_LATIHAN:_ Lanjutkan tulisan tentang rindu kopi Manggar di bawah ini, mulai tepat setelah kalimat terakhirnya.

Aku Rindu Kopi Manggar Lagi
TIGA hari sudah siklus istirahatku tak karuan, malam tak ngantuk, siang tak semangat bekerja.
Selera membacaku juga hilang, hanya ingin menikmati kopi. Bahkan untuk menulis di blog ini pun malas.
Dari
beberapa tempat ngopi yang ku singggahi beberapa hari ini, tiba-tiba
terngiang keinginan menikmati kopi manggar. Manggar yang dijuluki kota 1001
Warung Kopi di Belitung Timur pernah ku singgahi. Itupun hanya sekali, pada akhir Mei 2016.
Dari
salah satu warung kopi yang ku singgahi, terbayang segala macam tulisan
Andrea Hirata (Mulai Buku Laskar Pelangi-Ayah) yang berkaitan dengan
Manggar. Pertemuan Ikal dan Aling, karyawan PN Timah yang lalu lalang di
pasar manggar, pertemuan antara Ikal dan Lintang, hingga kisah Ayah
yang menjadi gila menanti anaknya pulang di Pasar Manggar.
Saat
itu Aku meraba-raba, dimana warung kopi yang sering disinggahi ikal?
Dimana warung kopi tempat Maryamah menaklukkan mantan suaminya dalam
turnamen catur? Di warung yang mana gigi palsu seorang tionghoa tua yang
hilang itu?
Dari
tempat aku duduk, Terus aku pandangi satu per satu warung kopi yang
ada. Aku berasumsi, warung paling ramai adalah yang jadi tempat setting
cerita semua buku-buku karangan Andrea Hirata.
Sempat
ku singgahi museum kata milik Andrea Hirata. Saat itu museum sedang
renovasi, sehingga tak bisa masuk ke dalamnya. Dari warung kopi kuli,
aku terus memandangi ke arah museum kata yang bersebelahan dengan
warung. Pintu dan dinding museum penuh warna-warni. Namun tak memberi
banyak makna bagiku.

_DATA REKAMAN:_
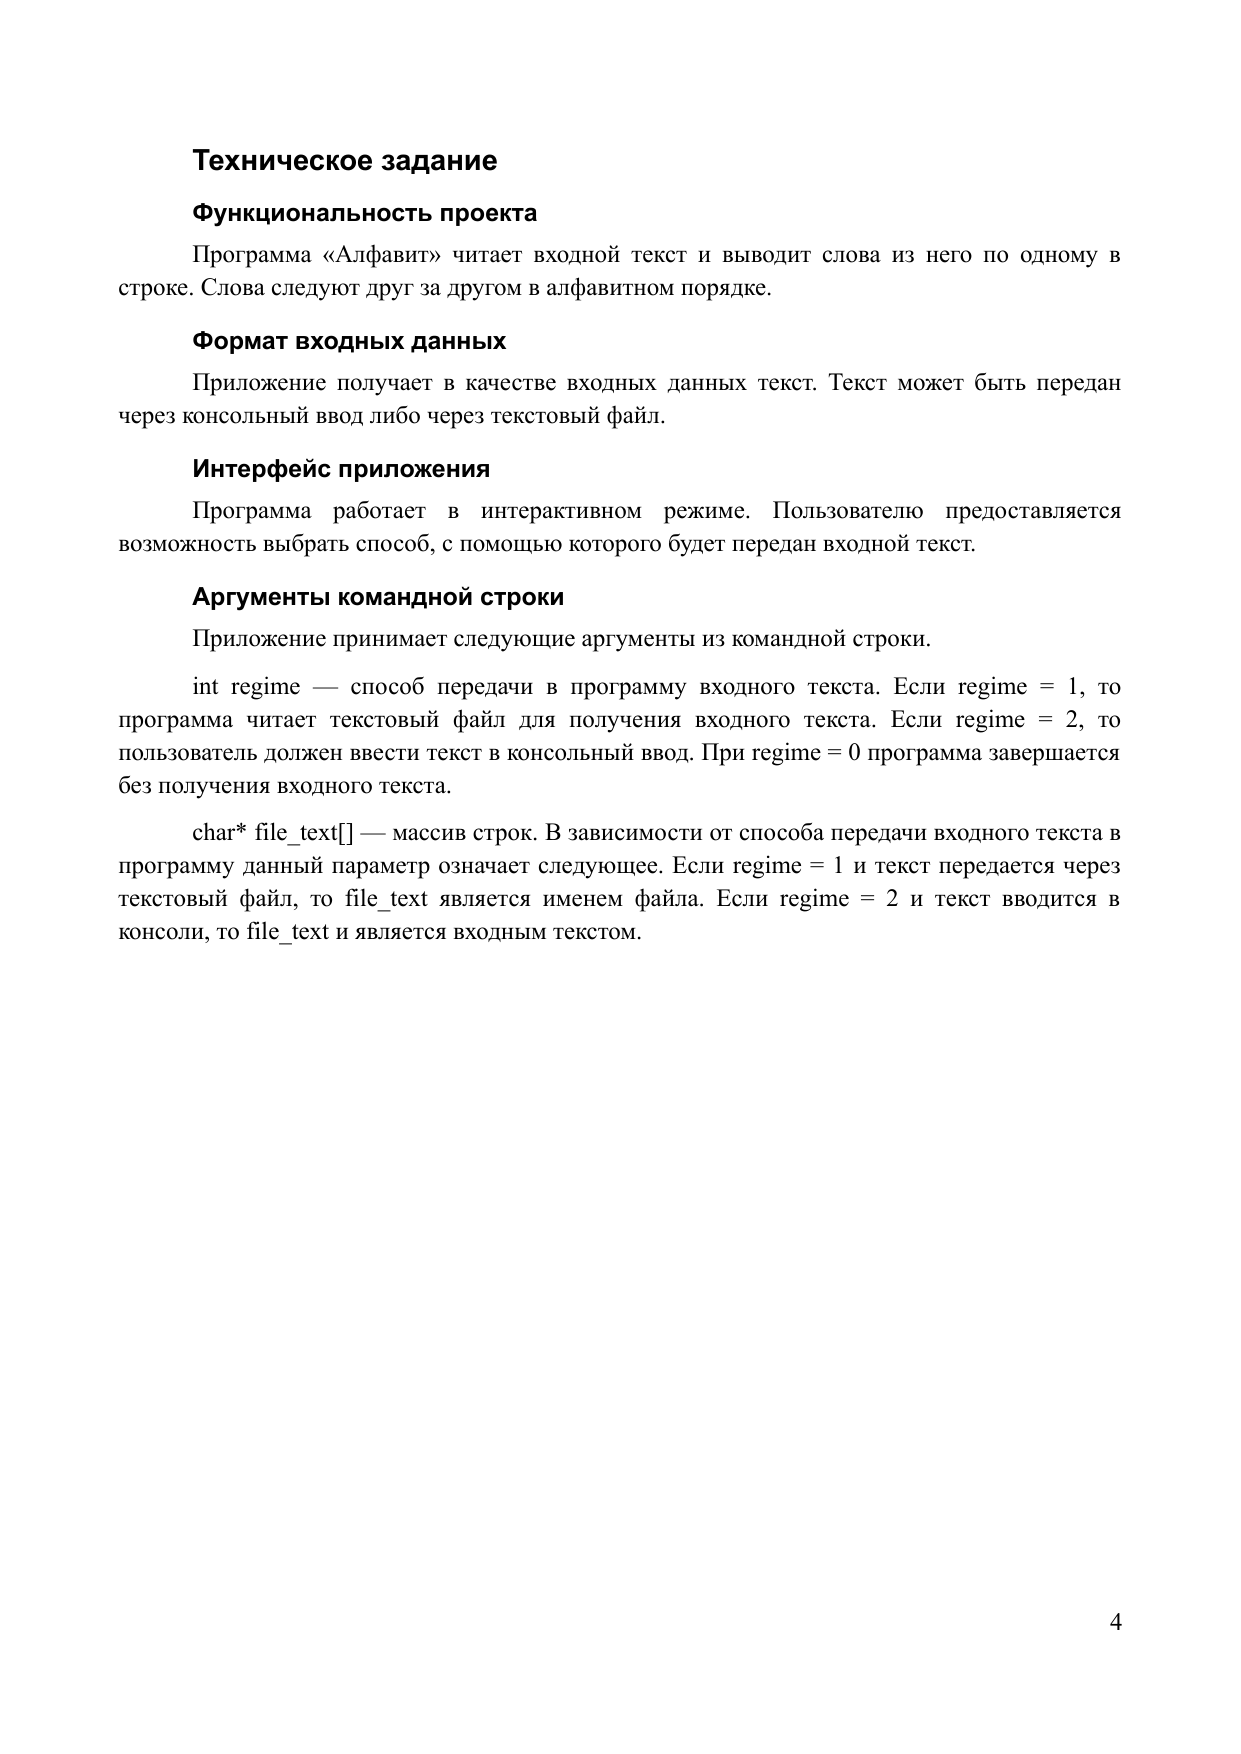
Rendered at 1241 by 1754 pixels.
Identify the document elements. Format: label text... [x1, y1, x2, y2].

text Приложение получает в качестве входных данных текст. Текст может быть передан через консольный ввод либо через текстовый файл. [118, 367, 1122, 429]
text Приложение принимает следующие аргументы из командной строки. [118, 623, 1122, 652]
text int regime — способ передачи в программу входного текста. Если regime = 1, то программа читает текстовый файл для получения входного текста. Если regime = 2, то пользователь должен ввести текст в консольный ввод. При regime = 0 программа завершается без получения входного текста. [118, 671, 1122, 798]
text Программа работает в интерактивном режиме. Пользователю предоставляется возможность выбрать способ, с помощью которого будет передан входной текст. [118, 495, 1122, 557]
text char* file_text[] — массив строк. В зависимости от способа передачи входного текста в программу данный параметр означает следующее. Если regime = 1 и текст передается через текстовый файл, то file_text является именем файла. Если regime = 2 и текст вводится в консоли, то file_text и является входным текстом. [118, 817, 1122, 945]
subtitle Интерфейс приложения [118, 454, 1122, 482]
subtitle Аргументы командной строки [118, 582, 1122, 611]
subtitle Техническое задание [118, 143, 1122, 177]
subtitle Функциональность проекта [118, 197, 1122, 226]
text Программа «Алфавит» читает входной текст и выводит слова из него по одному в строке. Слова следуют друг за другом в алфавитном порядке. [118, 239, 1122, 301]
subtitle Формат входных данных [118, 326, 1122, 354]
--
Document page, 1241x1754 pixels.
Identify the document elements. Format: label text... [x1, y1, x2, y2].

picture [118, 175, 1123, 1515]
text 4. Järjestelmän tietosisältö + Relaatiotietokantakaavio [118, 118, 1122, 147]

_JAWABAN:_
Karena
dalam benakku, "nyawa" dari sebagian besar karya Andrea Hirata ada di
Manggar, yang kini menjadi ibukota Belitung Timur. Pertemuan Jimron dan
Lasmi, Pertemuan Arai dan Zakiah Nurmala (dalam buku Sang Pemimpi), Toko penjual kapur, Ikal
melihat kuku tercantik di dunia (dalam buku Laskar Pelangi), dan pertandingan final buruh kasar
melawan pekerja asing PN Timah (dalam buku 11 Patriot) terjadi di
Manggar.
Bagiku, persinggahan selama satu hari di Kota Manggar sangatlah tidak cukup. Aku tidak sempat mengeksplore banyak tempat.
Hingga
kini, aku masih rindu kopi manggar. Kopi tubruk yang diseduh
alakadarnya, tak tedeng aling aling dan jujur apa adanya. Dalam beberapa buku Andrea, ia menyebutnya kopi kuli.
Harum kopinya
sepertinya menyeruak di hidungku saat ini. Tapi, itu hanya khayalan. Tak ada kopi
manggar di hadapanku.
Mungkin, ini yang namanya rindu.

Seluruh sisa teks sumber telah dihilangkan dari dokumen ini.